> Directions: Your task is to filter the entries and copy every line containing the string "lines".

> Records to process:

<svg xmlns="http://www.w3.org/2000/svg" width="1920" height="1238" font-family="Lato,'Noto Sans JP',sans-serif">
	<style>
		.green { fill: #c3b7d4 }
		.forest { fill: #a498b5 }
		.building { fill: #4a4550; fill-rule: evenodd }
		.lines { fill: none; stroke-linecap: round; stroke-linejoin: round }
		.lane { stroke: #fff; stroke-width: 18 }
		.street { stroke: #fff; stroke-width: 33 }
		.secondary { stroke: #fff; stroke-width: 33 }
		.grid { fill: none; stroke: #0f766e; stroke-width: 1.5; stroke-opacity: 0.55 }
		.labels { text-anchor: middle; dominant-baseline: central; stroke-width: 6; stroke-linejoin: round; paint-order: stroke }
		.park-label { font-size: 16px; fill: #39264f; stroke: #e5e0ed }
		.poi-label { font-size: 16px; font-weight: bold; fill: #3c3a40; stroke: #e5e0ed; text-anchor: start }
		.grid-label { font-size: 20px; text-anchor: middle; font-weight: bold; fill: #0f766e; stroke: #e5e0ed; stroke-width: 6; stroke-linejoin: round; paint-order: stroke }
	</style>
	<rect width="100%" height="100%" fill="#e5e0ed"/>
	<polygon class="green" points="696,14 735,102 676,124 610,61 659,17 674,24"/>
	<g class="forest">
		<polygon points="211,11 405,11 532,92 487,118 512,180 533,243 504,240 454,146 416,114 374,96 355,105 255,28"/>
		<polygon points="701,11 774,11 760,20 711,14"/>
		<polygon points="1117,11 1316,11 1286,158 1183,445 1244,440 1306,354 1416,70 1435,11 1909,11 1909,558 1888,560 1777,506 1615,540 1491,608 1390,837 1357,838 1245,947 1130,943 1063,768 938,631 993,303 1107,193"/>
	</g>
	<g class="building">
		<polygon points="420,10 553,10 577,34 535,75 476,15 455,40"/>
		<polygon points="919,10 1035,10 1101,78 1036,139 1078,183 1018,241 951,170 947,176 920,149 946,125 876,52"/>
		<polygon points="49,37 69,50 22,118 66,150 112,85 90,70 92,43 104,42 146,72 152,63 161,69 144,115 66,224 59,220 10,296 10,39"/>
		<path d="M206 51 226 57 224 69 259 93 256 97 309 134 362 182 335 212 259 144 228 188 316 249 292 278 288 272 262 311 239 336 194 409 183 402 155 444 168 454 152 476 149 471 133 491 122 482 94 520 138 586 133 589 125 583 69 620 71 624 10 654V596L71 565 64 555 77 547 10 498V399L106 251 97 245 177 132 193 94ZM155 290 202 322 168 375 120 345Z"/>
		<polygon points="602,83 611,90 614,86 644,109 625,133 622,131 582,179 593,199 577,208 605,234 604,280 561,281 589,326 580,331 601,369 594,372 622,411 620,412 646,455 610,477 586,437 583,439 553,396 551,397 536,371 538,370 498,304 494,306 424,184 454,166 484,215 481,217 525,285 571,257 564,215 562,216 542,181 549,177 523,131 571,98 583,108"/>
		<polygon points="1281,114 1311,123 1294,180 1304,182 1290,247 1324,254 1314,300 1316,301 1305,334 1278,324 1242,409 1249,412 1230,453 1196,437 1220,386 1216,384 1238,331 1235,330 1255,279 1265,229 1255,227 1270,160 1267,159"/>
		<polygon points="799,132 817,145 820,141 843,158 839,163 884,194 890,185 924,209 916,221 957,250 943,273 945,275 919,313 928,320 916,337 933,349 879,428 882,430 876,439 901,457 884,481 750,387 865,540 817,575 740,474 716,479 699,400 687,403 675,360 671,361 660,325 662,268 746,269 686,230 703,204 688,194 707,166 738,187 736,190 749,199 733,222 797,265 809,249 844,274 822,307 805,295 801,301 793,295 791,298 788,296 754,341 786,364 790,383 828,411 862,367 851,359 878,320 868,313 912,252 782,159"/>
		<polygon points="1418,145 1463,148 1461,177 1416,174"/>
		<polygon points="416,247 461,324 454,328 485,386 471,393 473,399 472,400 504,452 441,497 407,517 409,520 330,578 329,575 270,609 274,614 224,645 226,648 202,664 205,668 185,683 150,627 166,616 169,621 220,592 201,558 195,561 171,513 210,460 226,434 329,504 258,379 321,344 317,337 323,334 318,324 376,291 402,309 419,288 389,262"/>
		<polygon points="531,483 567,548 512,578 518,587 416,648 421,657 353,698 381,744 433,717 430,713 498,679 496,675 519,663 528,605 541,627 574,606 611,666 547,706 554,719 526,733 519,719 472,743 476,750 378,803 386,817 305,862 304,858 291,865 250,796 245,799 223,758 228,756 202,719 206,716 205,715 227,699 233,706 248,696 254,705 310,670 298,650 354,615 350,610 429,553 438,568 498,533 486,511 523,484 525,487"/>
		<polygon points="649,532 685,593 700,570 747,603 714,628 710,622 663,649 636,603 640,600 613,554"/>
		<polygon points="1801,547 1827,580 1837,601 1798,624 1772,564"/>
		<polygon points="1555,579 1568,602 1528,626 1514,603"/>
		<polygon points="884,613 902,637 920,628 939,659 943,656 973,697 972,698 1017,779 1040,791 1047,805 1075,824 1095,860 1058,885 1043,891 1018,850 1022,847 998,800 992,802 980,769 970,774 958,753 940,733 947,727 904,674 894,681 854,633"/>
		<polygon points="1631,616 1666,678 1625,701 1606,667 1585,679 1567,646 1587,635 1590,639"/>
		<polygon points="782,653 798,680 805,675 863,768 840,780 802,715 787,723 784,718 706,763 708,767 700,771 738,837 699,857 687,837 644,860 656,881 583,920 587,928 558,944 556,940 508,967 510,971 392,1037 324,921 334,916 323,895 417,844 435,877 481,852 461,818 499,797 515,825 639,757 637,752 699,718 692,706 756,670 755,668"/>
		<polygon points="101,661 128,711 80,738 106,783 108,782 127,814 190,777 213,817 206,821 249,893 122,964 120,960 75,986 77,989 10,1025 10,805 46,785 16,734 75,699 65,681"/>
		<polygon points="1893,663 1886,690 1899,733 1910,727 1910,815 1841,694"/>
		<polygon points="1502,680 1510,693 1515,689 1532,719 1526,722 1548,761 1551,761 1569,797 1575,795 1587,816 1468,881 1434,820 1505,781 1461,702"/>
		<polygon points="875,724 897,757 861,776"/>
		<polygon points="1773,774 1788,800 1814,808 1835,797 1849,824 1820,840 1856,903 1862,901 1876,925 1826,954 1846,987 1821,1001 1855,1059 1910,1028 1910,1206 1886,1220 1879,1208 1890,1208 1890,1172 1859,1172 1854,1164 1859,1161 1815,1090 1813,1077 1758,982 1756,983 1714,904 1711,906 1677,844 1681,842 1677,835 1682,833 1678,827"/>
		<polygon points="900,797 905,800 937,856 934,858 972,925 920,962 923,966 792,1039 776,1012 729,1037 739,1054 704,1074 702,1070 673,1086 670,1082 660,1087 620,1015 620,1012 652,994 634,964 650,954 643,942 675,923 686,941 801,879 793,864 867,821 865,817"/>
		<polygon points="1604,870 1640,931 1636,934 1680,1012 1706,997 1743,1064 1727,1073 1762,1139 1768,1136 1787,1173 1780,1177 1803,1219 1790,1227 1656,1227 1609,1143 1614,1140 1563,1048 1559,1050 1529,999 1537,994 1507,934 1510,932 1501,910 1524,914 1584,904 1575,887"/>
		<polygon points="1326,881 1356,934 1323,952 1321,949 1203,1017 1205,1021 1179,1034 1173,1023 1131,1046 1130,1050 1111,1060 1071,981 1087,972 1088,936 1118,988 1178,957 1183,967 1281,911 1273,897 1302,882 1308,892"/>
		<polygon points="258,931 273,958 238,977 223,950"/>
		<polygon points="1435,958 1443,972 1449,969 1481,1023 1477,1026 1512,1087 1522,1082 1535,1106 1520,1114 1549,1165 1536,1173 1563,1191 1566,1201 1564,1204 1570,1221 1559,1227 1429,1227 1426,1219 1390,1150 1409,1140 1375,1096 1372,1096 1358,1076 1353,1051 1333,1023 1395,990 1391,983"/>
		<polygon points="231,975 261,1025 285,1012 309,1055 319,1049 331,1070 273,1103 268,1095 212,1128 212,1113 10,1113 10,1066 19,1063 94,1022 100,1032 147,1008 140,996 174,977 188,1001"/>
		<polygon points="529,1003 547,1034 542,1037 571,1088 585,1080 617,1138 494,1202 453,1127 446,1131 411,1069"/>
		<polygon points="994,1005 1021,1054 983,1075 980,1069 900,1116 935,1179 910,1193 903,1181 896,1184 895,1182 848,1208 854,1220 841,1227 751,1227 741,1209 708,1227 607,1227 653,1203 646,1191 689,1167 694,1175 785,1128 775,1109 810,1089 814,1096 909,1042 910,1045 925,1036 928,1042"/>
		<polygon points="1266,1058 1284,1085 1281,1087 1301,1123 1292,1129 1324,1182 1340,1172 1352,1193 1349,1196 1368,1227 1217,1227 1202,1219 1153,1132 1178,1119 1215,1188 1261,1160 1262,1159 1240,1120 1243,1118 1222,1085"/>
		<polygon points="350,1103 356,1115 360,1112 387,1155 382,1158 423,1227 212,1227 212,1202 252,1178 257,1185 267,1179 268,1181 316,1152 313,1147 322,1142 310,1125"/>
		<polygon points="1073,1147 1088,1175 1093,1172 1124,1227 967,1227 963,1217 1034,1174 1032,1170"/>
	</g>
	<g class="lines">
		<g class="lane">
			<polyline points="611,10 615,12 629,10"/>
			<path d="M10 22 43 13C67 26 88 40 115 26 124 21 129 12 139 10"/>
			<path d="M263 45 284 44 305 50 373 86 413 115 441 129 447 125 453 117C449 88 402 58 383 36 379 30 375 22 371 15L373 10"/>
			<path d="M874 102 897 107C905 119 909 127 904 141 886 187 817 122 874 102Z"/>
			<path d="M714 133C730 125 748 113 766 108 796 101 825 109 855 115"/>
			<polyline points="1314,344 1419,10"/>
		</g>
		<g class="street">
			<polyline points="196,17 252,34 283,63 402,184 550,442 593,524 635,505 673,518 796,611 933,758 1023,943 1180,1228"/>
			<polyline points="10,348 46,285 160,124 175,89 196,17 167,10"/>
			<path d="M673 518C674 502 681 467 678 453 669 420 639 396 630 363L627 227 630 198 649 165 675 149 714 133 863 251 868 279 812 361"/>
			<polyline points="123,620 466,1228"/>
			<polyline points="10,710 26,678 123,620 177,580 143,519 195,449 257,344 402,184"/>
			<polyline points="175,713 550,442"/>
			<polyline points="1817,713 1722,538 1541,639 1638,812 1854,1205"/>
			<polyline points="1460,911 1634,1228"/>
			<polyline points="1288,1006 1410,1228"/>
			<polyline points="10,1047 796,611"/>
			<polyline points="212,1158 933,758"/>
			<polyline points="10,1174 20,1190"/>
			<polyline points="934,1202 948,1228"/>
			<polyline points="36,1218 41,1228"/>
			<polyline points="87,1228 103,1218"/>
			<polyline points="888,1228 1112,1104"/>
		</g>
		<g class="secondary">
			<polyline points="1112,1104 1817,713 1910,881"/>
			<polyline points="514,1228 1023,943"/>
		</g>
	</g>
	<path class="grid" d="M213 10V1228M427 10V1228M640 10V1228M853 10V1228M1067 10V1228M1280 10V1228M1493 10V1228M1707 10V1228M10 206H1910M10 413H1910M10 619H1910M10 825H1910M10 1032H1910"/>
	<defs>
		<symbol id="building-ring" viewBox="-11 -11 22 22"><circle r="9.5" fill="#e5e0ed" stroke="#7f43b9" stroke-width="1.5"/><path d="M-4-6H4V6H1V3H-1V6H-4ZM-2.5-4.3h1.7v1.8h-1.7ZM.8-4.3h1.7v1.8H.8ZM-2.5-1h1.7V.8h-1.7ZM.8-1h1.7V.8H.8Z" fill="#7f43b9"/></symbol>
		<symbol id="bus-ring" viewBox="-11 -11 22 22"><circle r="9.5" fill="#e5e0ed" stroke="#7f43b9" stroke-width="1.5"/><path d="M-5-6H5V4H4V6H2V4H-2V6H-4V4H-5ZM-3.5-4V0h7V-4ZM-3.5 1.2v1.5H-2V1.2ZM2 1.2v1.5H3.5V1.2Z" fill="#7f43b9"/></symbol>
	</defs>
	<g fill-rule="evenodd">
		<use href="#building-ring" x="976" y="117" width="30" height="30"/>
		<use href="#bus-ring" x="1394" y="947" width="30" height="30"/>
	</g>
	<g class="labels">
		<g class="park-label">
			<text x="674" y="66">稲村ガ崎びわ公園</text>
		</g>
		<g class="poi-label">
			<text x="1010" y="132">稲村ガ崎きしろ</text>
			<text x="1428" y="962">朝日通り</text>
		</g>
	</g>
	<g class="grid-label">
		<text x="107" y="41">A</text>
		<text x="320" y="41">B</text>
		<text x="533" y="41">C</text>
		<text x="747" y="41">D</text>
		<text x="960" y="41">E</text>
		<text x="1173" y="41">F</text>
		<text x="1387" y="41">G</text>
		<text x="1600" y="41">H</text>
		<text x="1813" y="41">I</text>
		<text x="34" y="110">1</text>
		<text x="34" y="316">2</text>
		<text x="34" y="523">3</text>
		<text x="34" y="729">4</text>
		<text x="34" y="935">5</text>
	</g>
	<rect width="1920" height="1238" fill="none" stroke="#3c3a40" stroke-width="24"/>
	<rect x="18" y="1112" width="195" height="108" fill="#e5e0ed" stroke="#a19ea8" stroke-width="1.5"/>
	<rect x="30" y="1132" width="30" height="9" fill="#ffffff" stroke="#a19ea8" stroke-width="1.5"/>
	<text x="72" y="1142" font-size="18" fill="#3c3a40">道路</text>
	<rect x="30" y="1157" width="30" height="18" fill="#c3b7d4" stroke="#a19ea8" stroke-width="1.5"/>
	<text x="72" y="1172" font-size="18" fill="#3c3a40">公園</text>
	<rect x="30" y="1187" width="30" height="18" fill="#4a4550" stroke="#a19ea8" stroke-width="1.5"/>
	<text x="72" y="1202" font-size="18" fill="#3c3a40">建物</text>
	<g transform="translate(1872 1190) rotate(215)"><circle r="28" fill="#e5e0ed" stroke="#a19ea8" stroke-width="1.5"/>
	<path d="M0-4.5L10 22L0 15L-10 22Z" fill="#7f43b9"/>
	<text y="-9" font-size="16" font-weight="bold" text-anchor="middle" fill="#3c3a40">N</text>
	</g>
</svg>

* * *

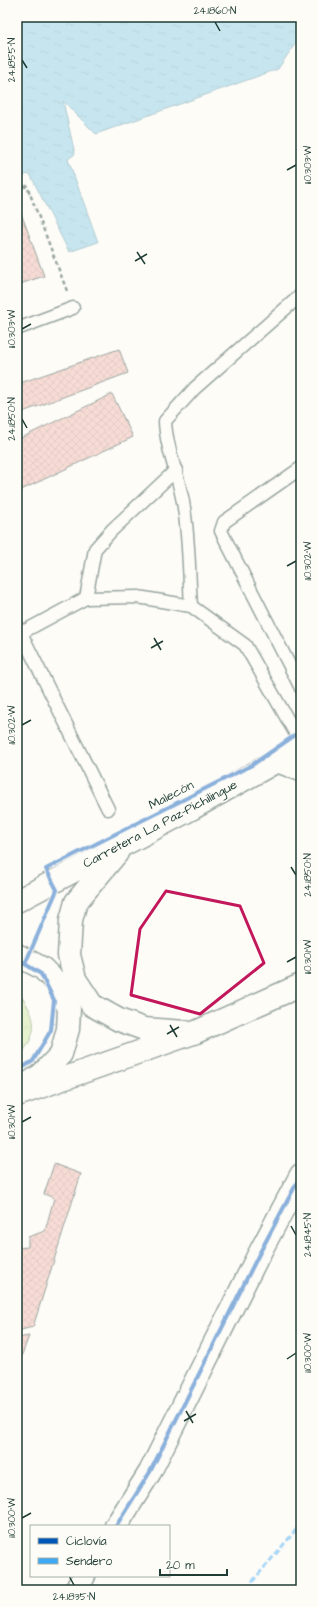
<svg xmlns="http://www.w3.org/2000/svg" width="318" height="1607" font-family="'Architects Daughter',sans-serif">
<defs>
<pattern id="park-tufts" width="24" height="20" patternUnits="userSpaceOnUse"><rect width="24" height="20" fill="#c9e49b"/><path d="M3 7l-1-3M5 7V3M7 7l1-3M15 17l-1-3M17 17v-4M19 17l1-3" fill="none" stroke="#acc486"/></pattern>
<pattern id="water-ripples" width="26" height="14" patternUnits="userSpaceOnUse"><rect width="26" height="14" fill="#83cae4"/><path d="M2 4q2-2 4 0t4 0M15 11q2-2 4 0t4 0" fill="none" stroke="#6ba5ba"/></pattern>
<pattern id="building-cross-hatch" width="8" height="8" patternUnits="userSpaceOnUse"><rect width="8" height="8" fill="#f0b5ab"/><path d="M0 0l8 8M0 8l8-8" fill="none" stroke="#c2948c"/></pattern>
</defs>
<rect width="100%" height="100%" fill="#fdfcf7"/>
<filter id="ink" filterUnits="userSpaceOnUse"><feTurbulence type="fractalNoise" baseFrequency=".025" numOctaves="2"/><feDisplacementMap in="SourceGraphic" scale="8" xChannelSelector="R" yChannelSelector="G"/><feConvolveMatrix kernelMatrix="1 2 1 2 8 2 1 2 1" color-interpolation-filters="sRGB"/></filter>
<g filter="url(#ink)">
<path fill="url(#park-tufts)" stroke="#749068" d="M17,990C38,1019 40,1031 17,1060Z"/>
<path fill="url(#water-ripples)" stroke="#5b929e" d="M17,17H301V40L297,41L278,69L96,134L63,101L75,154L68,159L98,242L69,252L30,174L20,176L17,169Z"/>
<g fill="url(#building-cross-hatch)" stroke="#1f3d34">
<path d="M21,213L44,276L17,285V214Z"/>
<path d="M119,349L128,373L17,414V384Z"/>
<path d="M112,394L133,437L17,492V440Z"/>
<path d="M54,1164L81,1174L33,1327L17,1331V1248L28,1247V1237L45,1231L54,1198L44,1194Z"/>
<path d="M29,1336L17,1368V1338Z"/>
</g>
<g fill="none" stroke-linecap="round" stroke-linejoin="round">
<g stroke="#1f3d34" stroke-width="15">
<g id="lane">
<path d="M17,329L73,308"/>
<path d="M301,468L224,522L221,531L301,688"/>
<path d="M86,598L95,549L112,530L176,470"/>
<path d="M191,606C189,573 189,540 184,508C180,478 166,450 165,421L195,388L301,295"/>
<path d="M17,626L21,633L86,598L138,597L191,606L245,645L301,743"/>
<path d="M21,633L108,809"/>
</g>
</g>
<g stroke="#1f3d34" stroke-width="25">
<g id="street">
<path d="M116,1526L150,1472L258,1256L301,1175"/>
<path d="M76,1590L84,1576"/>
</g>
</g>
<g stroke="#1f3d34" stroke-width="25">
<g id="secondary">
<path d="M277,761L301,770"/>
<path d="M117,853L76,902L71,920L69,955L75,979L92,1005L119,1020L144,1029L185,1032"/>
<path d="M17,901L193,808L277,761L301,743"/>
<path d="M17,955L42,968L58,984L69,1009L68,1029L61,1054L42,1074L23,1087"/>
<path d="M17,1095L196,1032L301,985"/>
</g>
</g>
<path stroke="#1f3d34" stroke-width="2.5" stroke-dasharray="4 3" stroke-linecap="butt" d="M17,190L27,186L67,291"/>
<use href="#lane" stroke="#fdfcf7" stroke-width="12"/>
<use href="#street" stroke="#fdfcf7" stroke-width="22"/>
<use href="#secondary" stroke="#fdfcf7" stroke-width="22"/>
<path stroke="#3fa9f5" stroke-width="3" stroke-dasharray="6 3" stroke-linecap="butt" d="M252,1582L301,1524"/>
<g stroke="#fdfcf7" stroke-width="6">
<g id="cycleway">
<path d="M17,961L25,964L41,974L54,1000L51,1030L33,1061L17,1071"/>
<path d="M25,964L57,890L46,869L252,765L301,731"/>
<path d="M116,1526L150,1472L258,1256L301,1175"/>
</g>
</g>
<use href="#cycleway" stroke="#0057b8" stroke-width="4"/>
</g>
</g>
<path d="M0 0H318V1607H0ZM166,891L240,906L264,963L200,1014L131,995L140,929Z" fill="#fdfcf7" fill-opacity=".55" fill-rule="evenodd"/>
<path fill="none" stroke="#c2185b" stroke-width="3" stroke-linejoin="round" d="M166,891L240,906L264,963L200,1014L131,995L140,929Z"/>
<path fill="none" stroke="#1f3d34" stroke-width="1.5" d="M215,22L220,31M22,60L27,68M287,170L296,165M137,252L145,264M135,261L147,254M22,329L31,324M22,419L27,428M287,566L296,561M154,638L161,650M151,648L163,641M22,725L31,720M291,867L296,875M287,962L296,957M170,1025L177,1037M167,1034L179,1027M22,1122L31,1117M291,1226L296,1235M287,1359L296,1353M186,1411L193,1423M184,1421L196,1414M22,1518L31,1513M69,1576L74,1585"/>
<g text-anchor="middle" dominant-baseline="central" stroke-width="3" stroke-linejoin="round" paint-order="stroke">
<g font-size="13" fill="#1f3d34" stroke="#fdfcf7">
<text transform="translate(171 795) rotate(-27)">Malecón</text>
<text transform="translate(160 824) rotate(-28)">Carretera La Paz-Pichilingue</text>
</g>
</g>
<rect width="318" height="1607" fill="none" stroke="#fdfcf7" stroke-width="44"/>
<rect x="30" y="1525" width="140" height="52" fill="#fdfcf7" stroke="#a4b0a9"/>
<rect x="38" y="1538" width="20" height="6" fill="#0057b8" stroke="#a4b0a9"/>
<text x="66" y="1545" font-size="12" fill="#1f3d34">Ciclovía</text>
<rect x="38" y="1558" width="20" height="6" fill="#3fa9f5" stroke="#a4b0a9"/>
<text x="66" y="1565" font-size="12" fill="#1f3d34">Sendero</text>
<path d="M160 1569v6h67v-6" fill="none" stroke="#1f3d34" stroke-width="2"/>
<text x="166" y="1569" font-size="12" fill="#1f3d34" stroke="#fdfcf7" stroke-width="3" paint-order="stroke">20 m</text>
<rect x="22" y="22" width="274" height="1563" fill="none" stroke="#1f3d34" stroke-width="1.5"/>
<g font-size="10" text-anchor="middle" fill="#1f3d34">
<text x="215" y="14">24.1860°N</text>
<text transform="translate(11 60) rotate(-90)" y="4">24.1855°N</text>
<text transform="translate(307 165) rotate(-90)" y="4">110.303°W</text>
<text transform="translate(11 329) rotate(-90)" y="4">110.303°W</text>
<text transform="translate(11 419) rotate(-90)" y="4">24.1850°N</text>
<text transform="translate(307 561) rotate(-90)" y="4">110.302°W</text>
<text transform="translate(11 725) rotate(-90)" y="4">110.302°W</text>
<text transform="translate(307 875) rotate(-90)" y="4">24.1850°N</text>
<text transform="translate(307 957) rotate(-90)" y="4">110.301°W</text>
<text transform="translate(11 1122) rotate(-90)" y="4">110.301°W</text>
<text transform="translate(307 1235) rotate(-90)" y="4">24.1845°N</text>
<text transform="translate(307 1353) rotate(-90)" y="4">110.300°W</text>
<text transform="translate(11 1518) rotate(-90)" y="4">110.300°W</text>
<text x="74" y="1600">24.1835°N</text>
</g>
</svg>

> Written answer:
		.lines { fill: none; stroke-linecap: round; stroke-linejoin: round }
	<g class="lines">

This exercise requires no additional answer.